● **INPUT RECORDS**
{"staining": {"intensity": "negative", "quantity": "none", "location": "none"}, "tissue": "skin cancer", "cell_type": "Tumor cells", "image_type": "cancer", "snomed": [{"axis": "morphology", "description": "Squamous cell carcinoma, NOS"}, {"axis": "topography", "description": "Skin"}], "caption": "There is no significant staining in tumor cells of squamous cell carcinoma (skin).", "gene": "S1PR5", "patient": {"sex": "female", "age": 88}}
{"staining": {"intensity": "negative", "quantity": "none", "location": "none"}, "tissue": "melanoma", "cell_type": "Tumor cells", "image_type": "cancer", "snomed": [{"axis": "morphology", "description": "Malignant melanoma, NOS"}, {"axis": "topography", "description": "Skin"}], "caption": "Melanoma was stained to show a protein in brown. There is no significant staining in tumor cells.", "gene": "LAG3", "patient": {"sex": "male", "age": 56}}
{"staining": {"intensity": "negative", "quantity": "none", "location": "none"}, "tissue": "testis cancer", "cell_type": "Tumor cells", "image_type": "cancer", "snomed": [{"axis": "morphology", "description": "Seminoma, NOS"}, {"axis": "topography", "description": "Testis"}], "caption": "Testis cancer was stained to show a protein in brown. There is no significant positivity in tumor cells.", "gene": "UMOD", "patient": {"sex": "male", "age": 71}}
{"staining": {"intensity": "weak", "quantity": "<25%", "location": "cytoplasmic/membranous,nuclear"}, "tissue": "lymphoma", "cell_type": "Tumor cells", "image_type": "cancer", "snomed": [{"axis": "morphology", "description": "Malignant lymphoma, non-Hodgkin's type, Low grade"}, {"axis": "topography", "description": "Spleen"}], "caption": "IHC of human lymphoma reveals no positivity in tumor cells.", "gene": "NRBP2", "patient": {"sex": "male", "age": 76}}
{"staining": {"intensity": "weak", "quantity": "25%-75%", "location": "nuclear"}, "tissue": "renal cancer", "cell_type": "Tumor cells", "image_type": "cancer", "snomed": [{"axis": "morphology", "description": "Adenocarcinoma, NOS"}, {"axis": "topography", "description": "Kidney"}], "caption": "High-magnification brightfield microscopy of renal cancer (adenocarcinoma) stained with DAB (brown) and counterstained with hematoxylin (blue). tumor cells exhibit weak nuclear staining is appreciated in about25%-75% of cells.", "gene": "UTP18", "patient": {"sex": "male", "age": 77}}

● **TASK PROMPT**
Copy range, inclusive: the line holding "cancer was stained" to the line holding "non-Hodgkin's type, Low". Reproduce exactly those lines of the records above and no others.

● **TASK SOLUTION**
{"staining": {"intensity": "negative", "quantity": "none", "location": "none"}, "tissue": "testis cancer", "cell_type": "Tumor cells", "image_type": "cancer", "snomed": [{"axis": "morphology", "description": "Seminoma, NOS"}, {"axis": "topography", "description": "Testis"}], "caption": "Testis cancer was stained to show a protein in brown. There is no significant positivity in tumor cells.", "gene": "UMOD", "patient": {"sex": "male", "age": 71}}
{"staining": {"intensity": "weak", "quantity": "<25%", "location": "cytoplasmic/membranous,nuclear"}, "tissue": "lymphoma", "cell_type": "Tumor cells", "image_type": "cancer", "snomed": [{"axis": "morphology", "description": "Malignant lymphoma, non-Hodgkin's type, Low grade"}, {"axis": "topography", "description": "Spleen"}], "caption": "IHC of human lymphoma reveals no positivity in tumor cells.", "gene": "NRBP2", "patient": {"sex": "male", "age": 76}}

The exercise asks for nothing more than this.